New areas covered: Directive 2012/34/EU has broadened the scope of the Commission's regular reporting as compared to the previous Directive2 which now includes the evolution of the internal market of service facilities and framework conditions such as investments in infrastructure, price developments, service quality, public service obligations and the development of employment and related social conditions and that are presented for the first time in the Rail Market Monitoring Scheme (RMMS) report.

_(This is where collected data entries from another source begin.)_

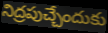
నిద్రపుచ్చేందుకు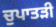
ਚੁਪਾਤੜੀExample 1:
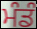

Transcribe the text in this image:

ਮੰਡੰ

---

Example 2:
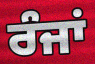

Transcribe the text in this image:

ਰੰਜਾਂ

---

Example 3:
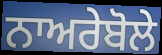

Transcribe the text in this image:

ਨਾਅਰੇਬੋਲੇ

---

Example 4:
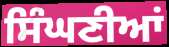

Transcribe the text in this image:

ਸਿੰਘਣੀਆਂ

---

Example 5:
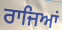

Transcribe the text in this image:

ਰਾਜਿਆਂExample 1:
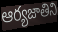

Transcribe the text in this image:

ఆర్యజాతిని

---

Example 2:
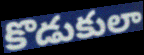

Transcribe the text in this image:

కొడుకులా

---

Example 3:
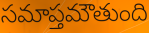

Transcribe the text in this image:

సమాప్తమౌతుంది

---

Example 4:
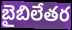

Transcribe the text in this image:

బైబిలేతర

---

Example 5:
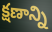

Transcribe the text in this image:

క్షణాన్నిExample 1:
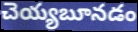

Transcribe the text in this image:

చెయ్యబూనడం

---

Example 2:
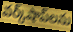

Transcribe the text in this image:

వర్క్‌షాప్‌లను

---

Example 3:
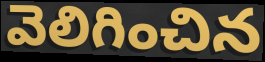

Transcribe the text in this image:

వెలిగించిన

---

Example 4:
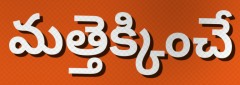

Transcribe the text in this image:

మత్తెక్కించే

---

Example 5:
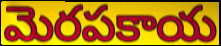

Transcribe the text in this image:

మెరపకాయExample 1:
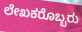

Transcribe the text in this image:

ಲೇಖಕರೊಬ್ಬರು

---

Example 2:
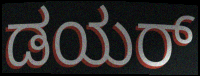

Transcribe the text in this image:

ಡಯರ್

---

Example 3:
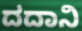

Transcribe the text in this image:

Services to be supplied to railway undertakings: there are some 22 000 stations in the EU, out of which some 250 are “big stations” that have more than 25.000 travellers/day. On average, Europeans are fairly satisfied with stations (satisfaction rates have slightly increased since 2011). Highest levels of satisfaction with stations were reached in the UK (73%), Ireland (71%) and Luxembourg (70%). The below-average satisfaction rates are found in Germany (40%), Italy (34%) and Central- and South-Eastern Europe.

68% of Europeans are satisfied with the provision of information about train timetables and 67% with the ease to buy tickets. Europeans are less positive as regards cleanliness of stations (57% of satisfaction) and access to complaint-handling mechanisms (37%).

Only 37% of Europeans report “high” or “good” satisfaction levels with all the aspects of accessibility of persons with reduced mobility. Satisfaction is highest in the UK (61%), Ireland (56%) and France (52%). Questions of accessibility are essential to improve the modal share of rail, in particular in the context of the ageing of the European population. Rail appears not to be reaching some 19% of the EU population because of accessibility issues.

Investment in infrastructure: in terms of investments in the network, slightly less than EUR 29 billion appear to have been invested in the conventional network in 2012 (some 7% more than 2011) and some EUR 34.5 billion in the whole rail network (including high-speed). As far as the conventional network is concerned, the shares of maintenance (29%), enhancement (36%) and renewal (35%) appear to be roughly equal in 2012.

Railway-related projects financed by EU funds, either under TEN-T or structural and cohesion funds, have amounted to some EUR 22 billion through the period 2007-2013, hence some EUR 3 billion/year, representing some 2% of the EU annual budget. Much of the funding for rail projects was concentrated in Italy, Spain, Poland and the Czech Republic over the 2007-2013 period.

Price trends: nominal prices for railway services have increased by 4% in 2012 compared to 2011, based on the harmonised consumer price index (HCPI) – which includes urban transport. Major increases took place in Central and South-Eastern Europe (in Slovakia, the increase reached 35%). In Sweden, prices have decreased by 1%.

The variation of fares greatly depends on the structure of financing of the railway market. Public service obligations normally have regulated prices, whereas commercial services have unregulated prices.

Rail fares in some commercial lines can vary strongly in relative terms. The report highlights that from the consumer’s point of view, day returns in some routes remain costly, even if sometimes rail loyalty cards can halve fares. Booking a weekend trip 2 weeks in advance between Paris and London can still cost EUR 260 and an immediate departure from Madrid to Barcelona can cost EUR 173.